Les manifestations semblaient être les plus grosses dans le pays depuis la réélection de René Préval en 2006. Ce dernier a lancé un appel au calme mercredi. "Manifestez, c'est votre droit, mais ne vous attaquez pas aux édifices publics, aux commerces et aux bien privés des gens", a-t-il déclaré sur les ondes de la Radio nationale d'Haïti.
De leur côté, les Etats-Unis se sont dits "préoccupés" mardi soir par les résultats "incohérents" de l'élection présidentielle, selon un communiqué de l'ambassade américaine à Port-au-Prince. "Comme d'autres, le gouvernement des Etats-Unis est préoccupé par l'annonce des résultats préliminaires des élections du 28 novembre par le Conseil électoral provisoire, qui sont incohérents par rapport aux résultats publiés par le Conseil national d'observation des élections", a fait savoir l'ambassade.
Un groupe d'observateurs financé par l'Union européenne avait du reste annoncé lundi que des estimations fondées sur les données recueillies dans 1500 bureaux de vote plaçaient Mirlande Manigat en tête (avec 30% des suffrages) devant Michel Martelly (25%) et Jude Célestin (20%).
Eviter un retour à la violence
De son côté, l'Organisation des Etats américains (OEA) qui mène une mission d'observation du processus électoral en Haïti, a rappelé mardi soir qu'il existait tout une série de "recours possibles" après la publication des résultats du premier tour.
Ce premier tour, marqué par des incidents et des irrégularités qui avaient obligé les autorités à annuler les élections dans 3,5% des bureaux de vote, a donné lieu à une faible participation qui s'élève à 22,87%, loin des 40% espérés par le chef de l'ONU en Haïti le jour du vote.

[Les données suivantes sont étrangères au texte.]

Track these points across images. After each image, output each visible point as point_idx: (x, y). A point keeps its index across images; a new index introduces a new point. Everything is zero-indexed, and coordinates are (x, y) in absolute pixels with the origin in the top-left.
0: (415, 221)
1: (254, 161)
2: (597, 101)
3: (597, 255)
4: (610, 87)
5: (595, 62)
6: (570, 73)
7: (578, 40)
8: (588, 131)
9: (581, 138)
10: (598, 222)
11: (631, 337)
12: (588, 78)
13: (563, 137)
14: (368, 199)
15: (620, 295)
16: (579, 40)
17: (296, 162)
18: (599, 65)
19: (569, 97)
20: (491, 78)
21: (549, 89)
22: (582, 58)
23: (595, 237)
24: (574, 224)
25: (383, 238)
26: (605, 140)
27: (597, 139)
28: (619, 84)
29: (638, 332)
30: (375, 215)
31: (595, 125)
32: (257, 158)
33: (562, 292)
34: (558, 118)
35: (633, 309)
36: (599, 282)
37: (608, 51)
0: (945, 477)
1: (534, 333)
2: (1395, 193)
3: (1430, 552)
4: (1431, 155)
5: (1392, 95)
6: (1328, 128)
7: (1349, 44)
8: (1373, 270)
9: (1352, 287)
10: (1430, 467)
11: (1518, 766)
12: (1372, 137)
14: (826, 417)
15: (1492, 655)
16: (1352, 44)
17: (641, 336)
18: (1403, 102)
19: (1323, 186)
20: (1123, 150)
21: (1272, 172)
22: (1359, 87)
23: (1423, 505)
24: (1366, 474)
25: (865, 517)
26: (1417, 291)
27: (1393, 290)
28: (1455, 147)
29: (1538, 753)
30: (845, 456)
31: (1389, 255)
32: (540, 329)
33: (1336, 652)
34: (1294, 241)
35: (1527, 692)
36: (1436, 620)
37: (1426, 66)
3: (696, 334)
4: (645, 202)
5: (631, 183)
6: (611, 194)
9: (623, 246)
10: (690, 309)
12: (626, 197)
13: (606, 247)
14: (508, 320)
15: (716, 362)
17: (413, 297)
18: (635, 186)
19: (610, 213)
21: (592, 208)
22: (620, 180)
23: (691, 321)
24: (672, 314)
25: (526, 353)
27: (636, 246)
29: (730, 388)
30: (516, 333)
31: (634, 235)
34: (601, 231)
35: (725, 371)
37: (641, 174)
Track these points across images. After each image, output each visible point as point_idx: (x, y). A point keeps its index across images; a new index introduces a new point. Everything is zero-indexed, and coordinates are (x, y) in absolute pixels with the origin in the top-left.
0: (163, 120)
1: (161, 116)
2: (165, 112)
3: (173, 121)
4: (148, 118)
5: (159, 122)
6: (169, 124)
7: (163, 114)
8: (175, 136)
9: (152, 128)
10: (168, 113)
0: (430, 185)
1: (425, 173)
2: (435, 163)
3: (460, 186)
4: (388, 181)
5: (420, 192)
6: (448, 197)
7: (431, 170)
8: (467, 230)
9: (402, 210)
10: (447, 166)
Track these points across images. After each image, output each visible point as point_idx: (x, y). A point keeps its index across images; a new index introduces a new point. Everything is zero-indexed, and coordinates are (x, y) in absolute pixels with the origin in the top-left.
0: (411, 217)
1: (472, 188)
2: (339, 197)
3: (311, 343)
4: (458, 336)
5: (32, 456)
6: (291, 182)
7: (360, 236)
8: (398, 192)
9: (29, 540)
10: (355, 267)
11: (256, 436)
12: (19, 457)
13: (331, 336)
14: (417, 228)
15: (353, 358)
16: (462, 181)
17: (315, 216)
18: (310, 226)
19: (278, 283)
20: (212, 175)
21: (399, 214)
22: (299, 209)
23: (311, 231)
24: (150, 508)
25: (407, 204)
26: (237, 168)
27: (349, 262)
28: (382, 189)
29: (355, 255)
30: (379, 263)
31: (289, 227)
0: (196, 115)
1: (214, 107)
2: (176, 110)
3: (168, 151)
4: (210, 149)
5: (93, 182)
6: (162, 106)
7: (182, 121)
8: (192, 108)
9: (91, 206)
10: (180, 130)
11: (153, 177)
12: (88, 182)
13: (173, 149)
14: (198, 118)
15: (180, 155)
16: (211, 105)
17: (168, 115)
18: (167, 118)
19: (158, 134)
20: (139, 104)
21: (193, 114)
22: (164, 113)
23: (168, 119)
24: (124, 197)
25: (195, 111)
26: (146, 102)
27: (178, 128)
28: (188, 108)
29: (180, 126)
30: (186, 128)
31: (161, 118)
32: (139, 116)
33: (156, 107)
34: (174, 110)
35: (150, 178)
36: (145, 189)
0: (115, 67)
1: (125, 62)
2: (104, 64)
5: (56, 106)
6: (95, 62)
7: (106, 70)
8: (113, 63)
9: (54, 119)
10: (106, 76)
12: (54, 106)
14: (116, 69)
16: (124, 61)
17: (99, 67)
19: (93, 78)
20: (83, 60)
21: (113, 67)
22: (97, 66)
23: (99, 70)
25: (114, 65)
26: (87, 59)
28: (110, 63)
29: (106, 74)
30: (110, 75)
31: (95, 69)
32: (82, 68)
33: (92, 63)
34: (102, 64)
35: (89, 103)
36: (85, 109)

Le deuxième tour se tiendra le 16 janvier.
Le successeur du président René Préval prendra ses fonctions le 7 février. Il prendra la tête d'une administration amputée dans un pays dévasté par le séisme dévastateur du 12 janvier et où une épidémie de choléra a fait 2120 morts depuis la mi-octobre.
Les tensions qui règnent en Haïti rappellent de mauvais souvenirs dans un pays qui a connu instabilité politique et coups d'Etat à répétition dans son histoire récente. Elles marquent une nouvelle épreuve pour une population déjà éreintée cette année par le séisme dévastateur du 12 janvier et l'épidémie de choléra qui a fait plus de 2100 morts depuis la mi-octobre.
afp/ats/sbo
L'armée népalaise dément avoir introduit le choléra en Haïti
L'armée népalaise a fermement condamné mercredi un rapport selon lequel les Casques bleus népalais de la Mission de l'ONU présents en Haïti seraient à l'origine de l'épidémie de choléra qui a fait plus de 2000 morts, affirmant qu'aucune preuve n'étaye ces accusations.
Un porte-parole de l'armée, Ramindra Chhetri, a affirmé que le rapport d'un épidémiologiste envoyé dans ce pays par la France à la demande des Haïtiens, ne contenait aucune preuve de l'implication directe des troupes népalaises. "C'est une conclusion hypothétique et nous condamnons fermement de telles allégations sans faits ni preuves solides".
Les premiers cas sont apparus autour du 15 octobre près de Mirebalais, dans le centre d'Haïti, avant de se multiplier par milliers en quelques jours.
Depuis son apparition, l'épidémie a fait plus de 2000 morts et près de 92'000 cas ont été enregistrés, selon le ministère de la Santé de ce pays déjà dévasté par le tremblement de terre du 12 janvier (plus de 250'000 morts, 1,3 million de sinistrés).